##### INFORMATION SHOWN

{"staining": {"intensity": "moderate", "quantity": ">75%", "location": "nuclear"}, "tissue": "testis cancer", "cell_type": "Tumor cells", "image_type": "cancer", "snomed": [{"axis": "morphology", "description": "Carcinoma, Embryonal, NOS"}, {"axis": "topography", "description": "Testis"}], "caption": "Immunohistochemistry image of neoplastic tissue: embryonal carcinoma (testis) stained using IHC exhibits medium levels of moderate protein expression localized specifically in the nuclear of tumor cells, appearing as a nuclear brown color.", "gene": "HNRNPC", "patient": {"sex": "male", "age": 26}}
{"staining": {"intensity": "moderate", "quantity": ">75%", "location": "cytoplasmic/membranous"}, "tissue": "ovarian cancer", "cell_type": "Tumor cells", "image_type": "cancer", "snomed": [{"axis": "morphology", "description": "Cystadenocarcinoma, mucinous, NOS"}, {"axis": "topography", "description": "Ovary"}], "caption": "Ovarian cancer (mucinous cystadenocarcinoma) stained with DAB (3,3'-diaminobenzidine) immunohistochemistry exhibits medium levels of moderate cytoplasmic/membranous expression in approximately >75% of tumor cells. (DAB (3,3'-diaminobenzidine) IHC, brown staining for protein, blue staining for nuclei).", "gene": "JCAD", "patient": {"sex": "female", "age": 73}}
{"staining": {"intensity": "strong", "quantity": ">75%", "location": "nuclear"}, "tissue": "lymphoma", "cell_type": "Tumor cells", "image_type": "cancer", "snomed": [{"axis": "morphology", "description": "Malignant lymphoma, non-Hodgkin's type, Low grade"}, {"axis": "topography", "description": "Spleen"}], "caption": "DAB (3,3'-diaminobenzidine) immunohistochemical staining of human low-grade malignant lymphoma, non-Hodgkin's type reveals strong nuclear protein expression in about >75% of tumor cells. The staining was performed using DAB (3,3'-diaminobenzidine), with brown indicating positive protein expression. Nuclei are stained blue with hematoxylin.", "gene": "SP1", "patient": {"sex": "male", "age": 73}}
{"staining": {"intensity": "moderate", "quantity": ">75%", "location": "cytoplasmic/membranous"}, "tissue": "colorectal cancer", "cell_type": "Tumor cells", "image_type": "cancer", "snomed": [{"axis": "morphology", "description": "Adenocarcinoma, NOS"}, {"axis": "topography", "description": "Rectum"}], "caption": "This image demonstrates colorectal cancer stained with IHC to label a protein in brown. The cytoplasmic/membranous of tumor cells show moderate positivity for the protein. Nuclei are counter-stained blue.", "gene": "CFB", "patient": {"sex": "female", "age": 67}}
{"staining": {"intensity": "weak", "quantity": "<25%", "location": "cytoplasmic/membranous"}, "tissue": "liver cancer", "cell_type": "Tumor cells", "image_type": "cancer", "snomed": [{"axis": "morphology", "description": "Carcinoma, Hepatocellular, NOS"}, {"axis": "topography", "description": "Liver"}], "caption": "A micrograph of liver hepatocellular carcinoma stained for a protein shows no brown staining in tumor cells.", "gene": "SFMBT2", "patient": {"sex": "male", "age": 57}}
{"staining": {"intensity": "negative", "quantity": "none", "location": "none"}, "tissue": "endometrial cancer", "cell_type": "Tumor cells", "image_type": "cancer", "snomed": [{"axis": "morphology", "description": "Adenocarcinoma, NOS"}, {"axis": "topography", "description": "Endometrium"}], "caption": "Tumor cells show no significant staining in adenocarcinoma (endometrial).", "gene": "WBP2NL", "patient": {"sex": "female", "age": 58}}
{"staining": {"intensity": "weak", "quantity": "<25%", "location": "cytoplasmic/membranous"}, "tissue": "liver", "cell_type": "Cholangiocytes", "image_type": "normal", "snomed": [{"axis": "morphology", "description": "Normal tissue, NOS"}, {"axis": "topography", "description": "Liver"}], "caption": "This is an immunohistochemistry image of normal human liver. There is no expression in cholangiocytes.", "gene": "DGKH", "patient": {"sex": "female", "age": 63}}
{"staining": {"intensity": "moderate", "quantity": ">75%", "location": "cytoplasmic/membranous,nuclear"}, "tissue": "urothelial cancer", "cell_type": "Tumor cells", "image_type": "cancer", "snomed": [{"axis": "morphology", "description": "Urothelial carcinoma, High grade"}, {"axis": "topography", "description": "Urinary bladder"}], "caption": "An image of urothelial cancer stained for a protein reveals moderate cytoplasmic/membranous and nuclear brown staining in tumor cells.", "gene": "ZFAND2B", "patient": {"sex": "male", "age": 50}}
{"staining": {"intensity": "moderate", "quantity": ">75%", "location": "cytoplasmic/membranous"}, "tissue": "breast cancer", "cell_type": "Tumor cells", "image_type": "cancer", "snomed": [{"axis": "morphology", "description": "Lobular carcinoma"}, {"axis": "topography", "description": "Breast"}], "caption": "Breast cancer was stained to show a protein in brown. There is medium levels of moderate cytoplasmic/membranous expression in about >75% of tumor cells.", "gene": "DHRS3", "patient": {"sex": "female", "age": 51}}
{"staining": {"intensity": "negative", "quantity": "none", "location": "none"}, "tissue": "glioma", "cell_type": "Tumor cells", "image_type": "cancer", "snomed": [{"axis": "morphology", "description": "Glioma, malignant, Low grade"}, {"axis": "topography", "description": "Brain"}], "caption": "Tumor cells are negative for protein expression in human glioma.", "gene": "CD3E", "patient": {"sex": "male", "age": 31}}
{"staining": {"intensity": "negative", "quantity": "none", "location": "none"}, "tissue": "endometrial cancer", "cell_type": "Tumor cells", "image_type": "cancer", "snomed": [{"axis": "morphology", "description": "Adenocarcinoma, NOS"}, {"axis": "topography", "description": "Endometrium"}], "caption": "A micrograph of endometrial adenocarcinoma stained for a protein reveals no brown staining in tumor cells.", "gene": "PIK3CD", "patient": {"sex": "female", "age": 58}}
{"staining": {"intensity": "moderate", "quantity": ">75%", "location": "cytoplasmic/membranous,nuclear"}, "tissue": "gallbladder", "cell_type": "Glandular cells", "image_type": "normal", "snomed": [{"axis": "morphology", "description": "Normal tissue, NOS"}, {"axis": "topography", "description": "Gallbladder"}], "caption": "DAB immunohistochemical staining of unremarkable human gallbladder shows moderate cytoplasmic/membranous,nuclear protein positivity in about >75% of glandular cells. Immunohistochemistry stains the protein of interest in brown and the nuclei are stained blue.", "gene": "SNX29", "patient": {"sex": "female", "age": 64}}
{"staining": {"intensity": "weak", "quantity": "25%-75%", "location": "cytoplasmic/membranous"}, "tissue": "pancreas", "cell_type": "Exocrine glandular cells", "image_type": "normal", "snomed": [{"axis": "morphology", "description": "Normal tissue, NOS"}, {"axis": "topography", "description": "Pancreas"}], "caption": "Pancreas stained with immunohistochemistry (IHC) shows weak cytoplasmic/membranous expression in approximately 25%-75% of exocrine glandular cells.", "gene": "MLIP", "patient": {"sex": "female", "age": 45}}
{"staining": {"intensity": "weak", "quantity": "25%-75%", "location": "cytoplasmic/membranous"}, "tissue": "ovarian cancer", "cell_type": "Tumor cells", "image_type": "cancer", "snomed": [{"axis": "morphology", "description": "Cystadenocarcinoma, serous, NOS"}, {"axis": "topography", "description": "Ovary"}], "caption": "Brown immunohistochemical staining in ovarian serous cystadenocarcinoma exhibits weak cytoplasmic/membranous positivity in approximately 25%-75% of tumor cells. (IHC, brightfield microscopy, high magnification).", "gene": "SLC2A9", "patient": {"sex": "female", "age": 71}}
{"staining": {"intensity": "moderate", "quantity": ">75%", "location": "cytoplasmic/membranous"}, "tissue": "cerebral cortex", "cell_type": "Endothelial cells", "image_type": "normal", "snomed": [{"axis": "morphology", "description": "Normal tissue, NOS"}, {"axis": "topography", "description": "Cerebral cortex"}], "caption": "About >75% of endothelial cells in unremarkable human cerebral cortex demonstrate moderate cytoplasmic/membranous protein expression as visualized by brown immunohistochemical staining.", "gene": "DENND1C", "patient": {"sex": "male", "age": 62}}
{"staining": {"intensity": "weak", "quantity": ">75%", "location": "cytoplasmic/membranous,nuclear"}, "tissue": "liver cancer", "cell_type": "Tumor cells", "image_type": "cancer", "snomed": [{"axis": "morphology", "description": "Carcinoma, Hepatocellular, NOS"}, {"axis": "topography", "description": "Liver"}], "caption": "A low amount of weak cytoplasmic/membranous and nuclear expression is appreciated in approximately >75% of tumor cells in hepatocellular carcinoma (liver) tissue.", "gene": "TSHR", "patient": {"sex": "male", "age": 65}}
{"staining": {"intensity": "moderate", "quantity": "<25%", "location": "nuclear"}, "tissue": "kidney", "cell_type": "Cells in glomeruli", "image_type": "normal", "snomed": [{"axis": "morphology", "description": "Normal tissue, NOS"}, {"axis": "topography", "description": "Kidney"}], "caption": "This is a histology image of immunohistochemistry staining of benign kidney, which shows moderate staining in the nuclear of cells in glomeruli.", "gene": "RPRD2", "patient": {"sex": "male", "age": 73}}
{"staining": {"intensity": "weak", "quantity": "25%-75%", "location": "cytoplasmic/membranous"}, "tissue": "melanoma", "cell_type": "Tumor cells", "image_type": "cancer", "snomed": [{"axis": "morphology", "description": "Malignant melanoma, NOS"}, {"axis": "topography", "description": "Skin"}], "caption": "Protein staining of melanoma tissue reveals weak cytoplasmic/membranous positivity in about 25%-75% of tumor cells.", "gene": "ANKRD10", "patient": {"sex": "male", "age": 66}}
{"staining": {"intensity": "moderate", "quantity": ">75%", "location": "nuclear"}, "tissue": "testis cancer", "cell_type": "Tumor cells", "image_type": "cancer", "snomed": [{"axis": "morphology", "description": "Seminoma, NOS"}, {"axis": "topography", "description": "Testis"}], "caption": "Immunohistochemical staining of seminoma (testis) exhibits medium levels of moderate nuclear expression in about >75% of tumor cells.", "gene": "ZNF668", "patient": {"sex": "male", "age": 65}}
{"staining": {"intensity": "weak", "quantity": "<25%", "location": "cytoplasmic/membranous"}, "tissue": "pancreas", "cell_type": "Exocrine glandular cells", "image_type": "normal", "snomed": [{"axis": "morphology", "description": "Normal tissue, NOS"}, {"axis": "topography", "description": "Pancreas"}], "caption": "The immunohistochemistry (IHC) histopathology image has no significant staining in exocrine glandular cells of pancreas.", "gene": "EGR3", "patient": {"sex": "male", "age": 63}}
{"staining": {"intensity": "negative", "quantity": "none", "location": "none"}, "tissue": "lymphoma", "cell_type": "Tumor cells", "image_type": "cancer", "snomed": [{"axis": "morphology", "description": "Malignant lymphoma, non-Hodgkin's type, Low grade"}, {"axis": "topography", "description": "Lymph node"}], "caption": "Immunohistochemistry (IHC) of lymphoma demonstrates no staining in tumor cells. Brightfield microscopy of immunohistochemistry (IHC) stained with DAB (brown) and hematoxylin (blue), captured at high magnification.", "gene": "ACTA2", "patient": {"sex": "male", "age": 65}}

##########

WORK INSTRUCTION:
Using the entries above, give back exactly the line containing "stained with immunohistochemistry", the line containing "of endothelial cells", and every line between them, and nothing else.

SOLUTION FOR THIS EXERCISE:
{"staining": {"intensity": "weak", "quantity": "25%-75%", "location": "cytoplasmic/membranous"}, "tissue": "pancreas", "cell_type": "Exocrine glandular cells", "image_type": "normal", "snomed": [{"axis": "morphology", "description": "Normal tissue, NOS"}, {"axis": "topography", "description": "Pancreas"}], "caption": "Pancreas stained with immunohistochemistry (IHC) shows weak cytoplasmic/membranous expression in approximately 25%-75% of exocrine glandular cells.", "gene": "MLIP", "patient": {"sex": "female", "age": 45}}
{"staining": {"intensity": "weak", "quantity": "25%-75%", "location": "cytoplasmic/membranous"}, "tissue": "ovarian cancer", "cell_type": "Tumor cells", "image_type": "cancer", "snomed": [{"axis": "morphology", "description": "Cystadenocarcinoma, serous, NOS"}, {"axis": "topography", "description": "Ovary"}], "caption": "Brown immunohistochemical staining in ovarian serous cystadenocarcinoma exhibits weak cytoplasmic/membranous positivity in approximately 25%-75% of tumor cells. (IHC, brightfield microscopy, high magnification).", "gene": "SLC2A9", "patient": {"sex": "female", "age": 71}}
{"staining": {"intensity": "moderate", "quantity": ">75%", "location": "cytoplasmic/membranous"}, "tissue": "cerebral cortex", "cell_type": "Endothelial cells", "image_type": "normal", "snomed": [{"axis": "morphology", "description": "Normal tissue, NOS"}, {"axis": "topography", "description": "Cerebral cortex"}], "caption": "About >75% of endothelial cells in unremarkable human cerebral cortex demonstrate moderate cytoplasmic/membranous protein expression as visualized by brown immunohistochemical staining.", "gene": "DENND1C", "patient": {"sex": "male", "age": 62}}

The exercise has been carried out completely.